Work task: Extract each line of the listing below that contains the string "unit". Matching is case-sensitive.

[Opening Input material section]

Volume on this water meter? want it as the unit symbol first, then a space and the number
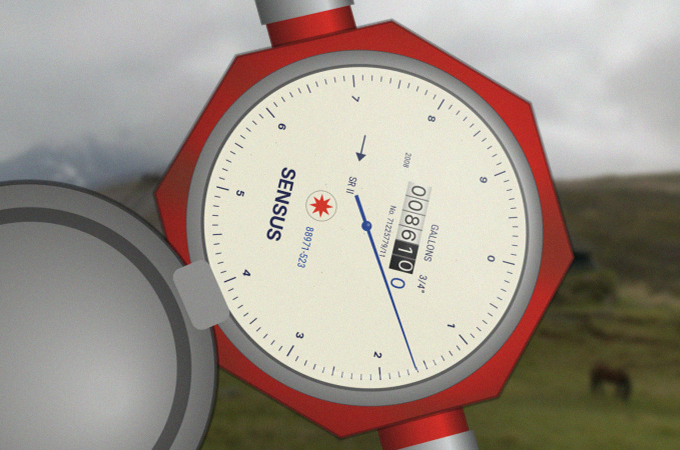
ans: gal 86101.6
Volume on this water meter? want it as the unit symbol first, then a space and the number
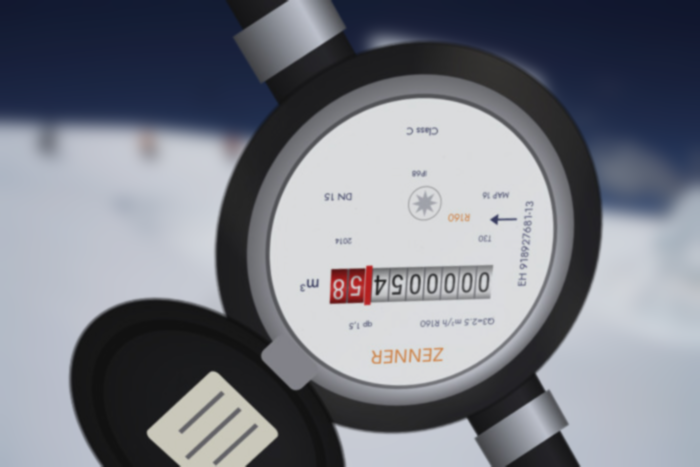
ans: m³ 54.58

[Closing Input material section]
[Opening Input material section]

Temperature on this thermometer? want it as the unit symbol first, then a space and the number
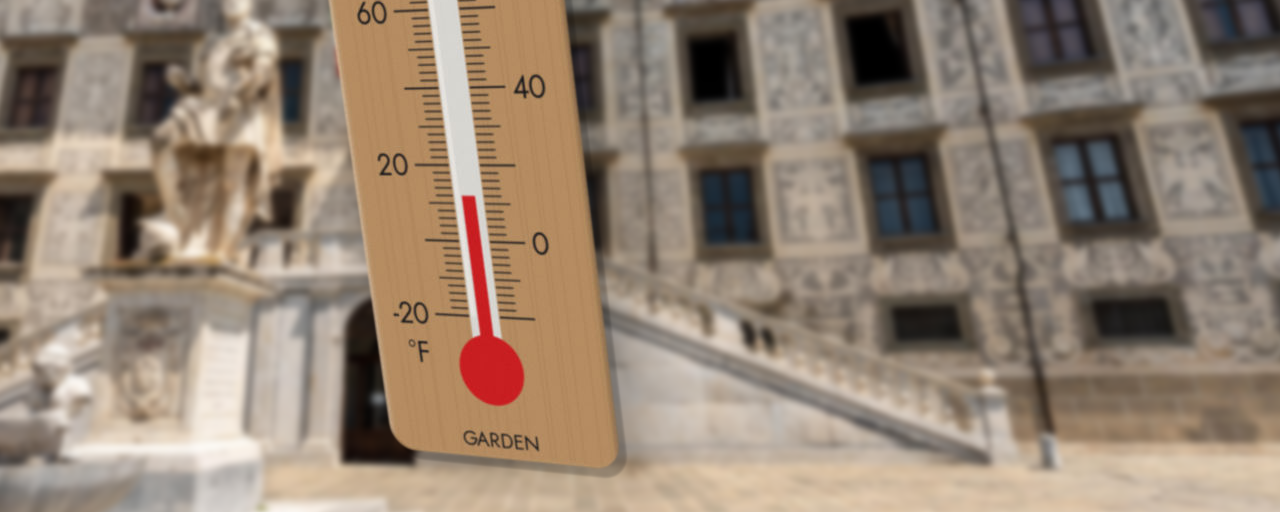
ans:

[Closing Input material section]
[Opening Input material section]

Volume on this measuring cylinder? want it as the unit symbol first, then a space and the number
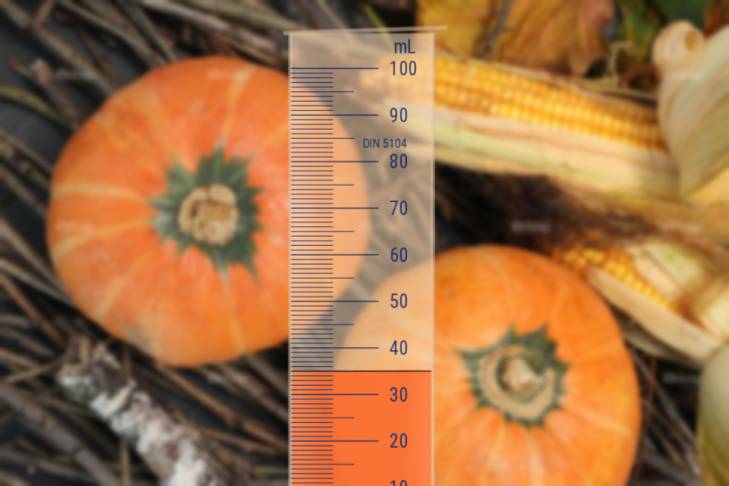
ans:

[Closing Input material section]

Exercise response:
Volume on this water meter? want it as the unit symbol first, then a space and the number
Volume on this water meter? want it as the unit symbol first, then a space and the number
Temperature on this thermometer? want it as the unit symbol first, then a space and the number
Volume on this measuring cylinder? want it as the unit symbol first, then a space and the number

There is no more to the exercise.